Fernando Platas, medallista olímpico y referente de la disciplina en el país, fue contundente al señalar que el estancamiento no se debe a una falta de aptitudes, sino a la fragilidad de los esquemas de apoyo vigentes.
Durante su intervención, Platas advirtió: “El talento en México siempre ha estado. La diferencia está en las condiciones que permiten sostenerlo en el tiempo”.

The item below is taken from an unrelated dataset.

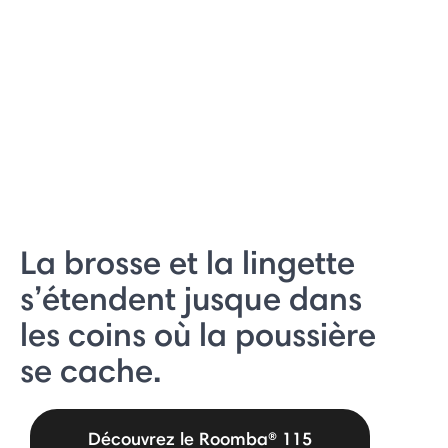
La brosse et la lingette
s’étendent jusque dans
les coins où la poussière
se cache.
Découvrez le Roomba® 115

Esta observación resalta una problemática sistémica en la que la inversión deportiva en México suele ser reactiva y carece de una visión de largo plazo que proteja el proceso de desarrollo de los atletas.
El costo de la excelencia y la fuga de talento
La realidad financiera del alto rendimiento revela que el camino al podio es una carrera de resistencia económica. Datos analizados durante el foro indican que la preparación anual de un atleta de élite puede requerir hasta $1,5 millones de pesos, una cifra inalcanzable para la mayoría sin un respaldo corporativo o bancario sólido.
Esta brecha económica provoca que el 60% de los deportistas abandonen sus disciplinas en etapas críticas. El diagnóstico presentado ante la comunidad financiera sugiere que México opera bajo una lógica de incertidumbre que pocas industrias podrían soportar, lo que subraya la necesidad de transitar hacia esquemas de financiamiento multianuales.
Hacia una integración estratégica del sector privado
La banca ha comenzado a replantear su rol, pasando de ser un simple anunciante a un aliado estratégico en la formación de trayectorias. Alberto Duque, director de patrocinios de Banco Azteca, destacó que el deporte comparte necesidades críticas con cualquier sector productivo, tales como la planeación y el acceso oportuno a capital.
“Entender los procesos detrás del alto rendimiento y atenderlos de forma consistente es lo que permite que el talento se convierta en resultados”, puntualizó Duque, reforzando la idea de que la continuidad es el único camino hacia la profesionalización.
El Mundial 2026 como catalizador de cambio estructural
Con la proximidad de compromisos globales y el Mundial de 2026, la alianza entre el IMEF y el sector bancario busca establecer una arquitectura financiera que reduzca la «curva de incertidumbre».
El objetivo final es que el deportista pueda centrarse en su desempeño técnico, mientras que el sistema financiero asegura la sostenibilidad de su carrera. La inversión deportiva en México, por tanto, debe dejar de verse como un gasto filantrópico y entenderse como un motor de retorno social y económico que fortalezca la identidad nacional y la industria del deporte en su conjunto.